Ева бросилась на свою деревянную кровать, и доктор Скотт приложил к ее лбу холодный компресс. Зазвонил телефон. Венеция сказала, что звонит мистер Ринг. Доктор Скотт ответил, что мисс Макклур нет дома, у Евы не было сил спорить с ним.
Доктор дал Еве выпить что-то очень противное, и она быстро заснула. Когда она проснулась в десять часов вечера, он все еще был здесь, стоял у окна. Увидев, что она открыла глаза, Ричард пошел на кухню, и немного погодя Венеция принесла ей чашку горячего бульона. Ева чувствовала такую сонливость, что, выпив бульон, снова заснула. До следующего утра она так и не знала, что доктор Скотт устроился в гостиной на диване и, не раздеваясь, проспал там всю ночь, чем несказанно шокировал Венецию, баптистская душа которой постоянно возмущалась распущенностью современного общества.
В среду утром по пути в порт им с большим трудом удалось удрать от целой своры репортеров. Когда же они, наконец, достигли спасительного крова морского вокзала, первым, кого они там увидели, был Терри Ринг. В бежевом габардиновом костюме, коричневой рубашке и ярко-желтом галстуке он со скучающим видом прохаживался около таможенного бюро. На них он даже не взглянул. При виде его высокой стройной фигуры у доктора Скотта между бровями появилась маленькая складка.
Доктор оставил Еву в зале ожиданий и пошел справиться о пароходе. И как только он ушел, перед Евой как из-под земли вырос загорелый молодой человек.
— Хелло, красавица, — сказал Терри. — Сегодня вы выглядите значительно Лучше. Где это вы достали такую шляпку? Очаровательная шляпка.
— Мистер Ринг, — быстро пробормотала Ева, оглядываясь по сторонам.
— Для вас — Терри.
— Терри, я не имела возможности поблагодарить вас за все, что вы…
— Бросьте вы.

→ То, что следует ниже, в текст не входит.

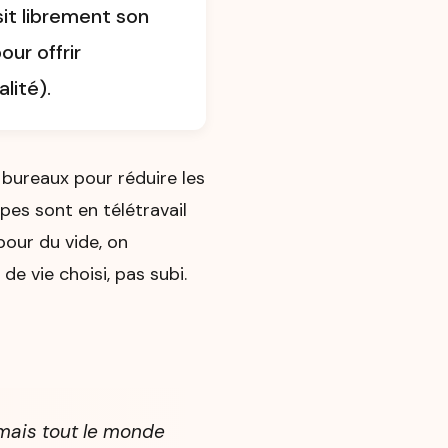
it librement son
ur offrir
lité).
e bureaux pour réduire les
pes sont en télétravail
pour du vide, on
e vie choisi, pas subi.
 mais tout le monde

Слушайте, Ева. — Он назвал ее по имени так естественно, что Ева почти не заметила этого. — Ну, как, вы случайно не выложили всю историю своему дружку?
Ева, низко опустив голову, старательно разглядывала свои лайковые перчатки.
— Нет.
— Вот умница девочка.
Ева рассердилась на себя за то, что не хотела смотреть ему в глаза.
— И дальше продолжайте держать свой язычок за зубами.
— Нет, — сказала Ева.
— А я говорю — да.
— Нет, пожалуйста, не заставляйте меня. Я не могу скрыть это от своего отца. Это нехорошо, мистер Ринг.
—. Терри. — По его тону она поняла, что он на нее рассердился. — Вы что, не соображаете, в какой переплет вы попали? Сначала были умницей, а теперь вдруг задумали глупить.
— Терри. — Ева почувствовала, что должна спросить у него. — Почему вы мне помогаете?
Он не ответил. Она подняла голову и увидела, что в его глазах сверкают гневные огоньки.
— Если это деньги, — быстро проговорила Ева, — то я…
Ей показалось, что он собирается ударить ее при всем честном народе, здесь, в зале ожиданий.
— Слушайте, вы… Слушайте, вы… — Он слегка нагнулся, его загорелое лицо залилось пурпурной краской. Потом он овладел собой и спокойно сказал:
— Ну, и во сколько же вы оцениваете мою помощь?
— О, — прошептала Ева. — Извините.
— Испугались, что я разорю вас? Да? Слушайте, не смейте больше говорить мне подобные вещи.
Еве стало ужасно стыдно, она положила свою руку на его, но он быстро отдернул ее и выпрямился. Из-под полей своей желтой фетровой шляпки она видела, как кулаки его нервно сжимаются и снова разжимаются.
— Извините меня, пожалуйста, Терри. Мне очень жаль, что я вас обидела. Но как я могла подумать?..
— Это потому, что с вашей точки зрения я подонок? Да?
— Я просто не могу себе объяснить, почему вы для меня все это делаете…
— А я один из тех парней в стальной сорочке, рыцари, что ли, они называются? Странствую по свету и спасаю красивых девушек, попавших в беду.
— Но если я могу доверять вам, абсолютно незнакомому человеку, я с еще большим основанием могу доверять своему отцу. Не так ли?
— А уж это как хотите.
— И потом, я не могу подвергать вас большей опасности, чем…
— Ха, — презрительно фыркнул он. — А кто же вам тогда поможет?
Теперь она уже начала сердиться.
— Дик. А вы самый…
— Тогда почему же вы не рассказали ему все?
Ева опустила глаза.
— Но… были причины.
— Боялись, что он сбежит от вас?
— Нет.
— Конечно, только подлец мог бы так поступить. И вы боялись. Боялись, что ваш красавец женишок окажется именно таким подлецом. И пожалуйста, не спорьте со мной.
— Вы… просто самый отвратительный…
— Слушайте. Вы отлично знаете, в какой переплет вы попали. Эта старая акула Квин не пропустит ни одной мелочи. Мне и раньше приходилось встречаться с ним по работе. Он дотошный парень, ко всему относится с подозрением. Наверное, вы уже сами заметили это.
— Я ужасно боюсь, — прошептала Ева.
— Так и должно быть.
Он ушел. В его походке была какая-то мальчишеская дерзость, и он сердито сдвинул свою шляпу на затылок.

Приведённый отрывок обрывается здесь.